L'homme au chapeau de paille tend la pipe à Masson qui la saisit et s'empresse d'en inhaler la fumée.

  • Coaf ! Coaf ! Oh putain ! Coaf... Oh les cons ! Ça, c'est pas du tabac.

De sa main gauche, l'homme en costume redresse son chapeau et reprend la pipe. Sa peau noire et ses dents blanches brillantes dans le noir, il glisse doucement sa main droite dans le dos de Masson, le tapotant légèrement :

  • Ah mon fils, si tu savais.

Sur ces mots, son bras droit se fait plus ferme. Affichant un large sourire, il pousse son interlocuteur vers le feu. Surpris par le français parfait et le geste brusque de son voisin, l'homme d'affaire ne parvient pas à s'échapper. Anticipant les flammes, abandonnant l'espoir de s'y soustraire, il ferme les yeux.

Comme une odeur de Jasmin dans l'air.

  • Monsieur ? Monsieur, vous m'entendez ? Je crois qu'il se réveille. C'est bon, va chercher le brancard. Monsieur, regardez moi.

Masson ouvre lentement les yeux : un ciel gris, des immeubles, deux visages.

Dans un craquement, ses oreilles semblent se déboucher simultanément. Le son des voitures et de la ville lui apparaissent à nouveau.

Une femme blanche et un homme noir sont agenouillés à ses côtés. Le noir se redresse et commence à s'éloigner tandis qu'un brancardier s'approche.

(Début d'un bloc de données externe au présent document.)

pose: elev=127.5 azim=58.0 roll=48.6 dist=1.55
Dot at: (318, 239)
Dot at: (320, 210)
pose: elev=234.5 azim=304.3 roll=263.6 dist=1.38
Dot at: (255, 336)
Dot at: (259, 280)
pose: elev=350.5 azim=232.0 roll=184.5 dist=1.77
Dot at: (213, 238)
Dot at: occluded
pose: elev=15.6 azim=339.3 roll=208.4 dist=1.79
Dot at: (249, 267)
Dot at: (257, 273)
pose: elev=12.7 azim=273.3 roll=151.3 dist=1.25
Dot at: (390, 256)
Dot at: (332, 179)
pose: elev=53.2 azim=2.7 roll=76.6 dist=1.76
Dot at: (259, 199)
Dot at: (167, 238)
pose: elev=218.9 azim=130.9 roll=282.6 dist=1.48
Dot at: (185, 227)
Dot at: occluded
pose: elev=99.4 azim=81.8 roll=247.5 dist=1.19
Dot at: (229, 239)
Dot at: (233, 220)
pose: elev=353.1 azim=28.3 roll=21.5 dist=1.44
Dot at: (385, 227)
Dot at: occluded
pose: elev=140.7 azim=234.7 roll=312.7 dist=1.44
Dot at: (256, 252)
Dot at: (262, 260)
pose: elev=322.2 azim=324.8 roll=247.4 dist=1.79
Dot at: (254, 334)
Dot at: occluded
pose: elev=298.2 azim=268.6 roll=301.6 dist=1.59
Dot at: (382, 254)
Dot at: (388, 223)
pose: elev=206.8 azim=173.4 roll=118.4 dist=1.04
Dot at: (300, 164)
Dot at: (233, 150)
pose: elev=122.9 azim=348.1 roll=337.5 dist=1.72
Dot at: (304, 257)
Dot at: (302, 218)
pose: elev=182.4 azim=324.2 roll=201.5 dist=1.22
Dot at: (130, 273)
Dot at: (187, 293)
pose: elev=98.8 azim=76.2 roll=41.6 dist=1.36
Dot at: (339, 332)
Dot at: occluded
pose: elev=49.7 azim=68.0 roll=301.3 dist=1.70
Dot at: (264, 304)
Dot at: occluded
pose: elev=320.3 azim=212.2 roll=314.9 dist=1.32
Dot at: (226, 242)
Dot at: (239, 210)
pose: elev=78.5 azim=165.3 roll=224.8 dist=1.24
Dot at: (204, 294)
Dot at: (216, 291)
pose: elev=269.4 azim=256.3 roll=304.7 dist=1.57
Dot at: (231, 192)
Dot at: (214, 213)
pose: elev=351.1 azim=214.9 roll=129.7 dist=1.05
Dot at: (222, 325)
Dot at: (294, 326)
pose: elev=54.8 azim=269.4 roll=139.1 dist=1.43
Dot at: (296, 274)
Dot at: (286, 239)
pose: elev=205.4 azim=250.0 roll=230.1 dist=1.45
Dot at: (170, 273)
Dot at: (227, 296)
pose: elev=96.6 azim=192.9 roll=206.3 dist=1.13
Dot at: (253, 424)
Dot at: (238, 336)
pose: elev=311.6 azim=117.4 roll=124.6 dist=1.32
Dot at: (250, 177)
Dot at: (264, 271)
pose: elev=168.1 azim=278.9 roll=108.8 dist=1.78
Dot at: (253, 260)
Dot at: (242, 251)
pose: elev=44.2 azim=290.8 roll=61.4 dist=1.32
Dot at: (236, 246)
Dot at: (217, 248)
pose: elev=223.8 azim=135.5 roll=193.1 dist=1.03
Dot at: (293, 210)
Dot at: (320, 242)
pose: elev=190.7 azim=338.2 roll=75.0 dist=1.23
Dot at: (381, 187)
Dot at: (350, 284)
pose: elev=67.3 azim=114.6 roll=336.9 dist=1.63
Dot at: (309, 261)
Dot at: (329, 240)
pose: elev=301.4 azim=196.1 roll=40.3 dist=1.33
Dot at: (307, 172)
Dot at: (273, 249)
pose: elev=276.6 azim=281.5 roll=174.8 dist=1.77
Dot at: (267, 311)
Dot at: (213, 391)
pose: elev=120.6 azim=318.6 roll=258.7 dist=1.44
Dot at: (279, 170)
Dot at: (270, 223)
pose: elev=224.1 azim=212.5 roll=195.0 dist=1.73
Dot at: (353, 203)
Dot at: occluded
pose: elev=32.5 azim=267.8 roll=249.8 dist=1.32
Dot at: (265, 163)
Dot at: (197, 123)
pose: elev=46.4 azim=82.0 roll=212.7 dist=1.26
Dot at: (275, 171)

  • C'est bon, on peut l'embarquer ?
  • Ouais, mais attends... Monsieur. Please sir... Mince, il est parti. Cet homme lui a sauvé la vie. D'après les flics, voilà près d'une demi heure qu'il réalise seul un massage cardiaque. Mais il n'a pas décroché un mot en français.
  • C'est un sans domicile, les passants ont appelé la police avant notre service. C'est un miracle que ce bonhomme soit encore vivant. Allez, 1, 2...

Masson, installé sur la civière, cherche instinctivement une cigarette dans sa poche. Là, rien d'autre qu'une paire de lunettes reliées par un large élastique de caoutchouc.